» **What the task requires**
In the treatment plan, for how many days is the oral cephalexin to be taken?

Text passage: Begin

Differential Diagnosis:

  1. Cellulitis
  2. Deep vein thrombosis (DVT)
  3. Venous stasis dermatitis

Plan:

  1. Diagnostics:
    • Venous Doppler of right leg to rule out DVT.
    • CBC, CMP to assess for signs of infection or metabolic abnormalities.
  2. Treatment:
    • Antibiotics:
      • Oral Cephalexin 500 mg, 1 tablet every 6 hours for 10 days.
    • Pain management:
      • Ibuprofen 600 mg PO every 6 hours as needed for pain.
    • Elevation and Compression:
      • Patient advised to keep the leg elevated as much as possible and to apply compression with an elastic bandage to reduce swelling.
  3. Patient Education:
    • Importance of completing the full course of antibiotics.
    • Monitoring for signs of worsening infection (e.g., increased redness, warmth, fever, or spreading of the infection).

Text passage: End
Provided records: Begin

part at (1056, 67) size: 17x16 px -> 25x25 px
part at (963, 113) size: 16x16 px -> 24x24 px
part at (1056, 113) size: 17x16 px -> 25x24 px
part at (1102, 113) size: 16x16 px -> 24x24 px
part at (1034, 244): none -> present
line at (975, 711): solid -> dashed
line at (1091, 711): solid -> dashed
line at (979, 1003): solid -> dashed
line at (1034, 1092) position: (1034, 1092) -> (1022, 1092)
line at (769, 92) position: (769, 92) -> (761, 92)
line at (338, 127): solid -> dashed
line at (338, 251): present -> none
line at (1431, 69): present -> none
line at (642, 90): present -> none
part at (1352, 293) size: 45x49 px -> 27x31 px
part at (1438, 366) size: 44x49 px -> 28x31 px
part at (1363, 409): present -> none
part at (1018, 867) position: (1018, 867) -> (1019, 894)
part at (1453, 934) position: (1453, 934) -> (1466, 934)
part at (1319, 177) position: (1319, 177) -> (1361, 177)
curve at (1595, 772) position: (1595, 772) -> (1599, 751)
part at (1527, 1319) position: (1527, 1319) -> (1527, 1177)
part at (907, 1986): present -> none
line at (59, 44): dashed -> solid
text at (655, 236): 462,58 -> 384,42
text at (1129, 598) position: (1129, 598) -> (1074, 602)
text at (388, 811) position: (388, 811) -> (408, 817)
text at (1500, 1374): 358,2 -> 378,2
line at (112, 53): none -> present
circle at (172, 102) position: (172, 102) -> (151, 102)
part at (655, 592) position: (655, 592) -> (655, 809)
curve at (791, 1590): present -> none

Provided records: End

» **Solution to the problem**
10 days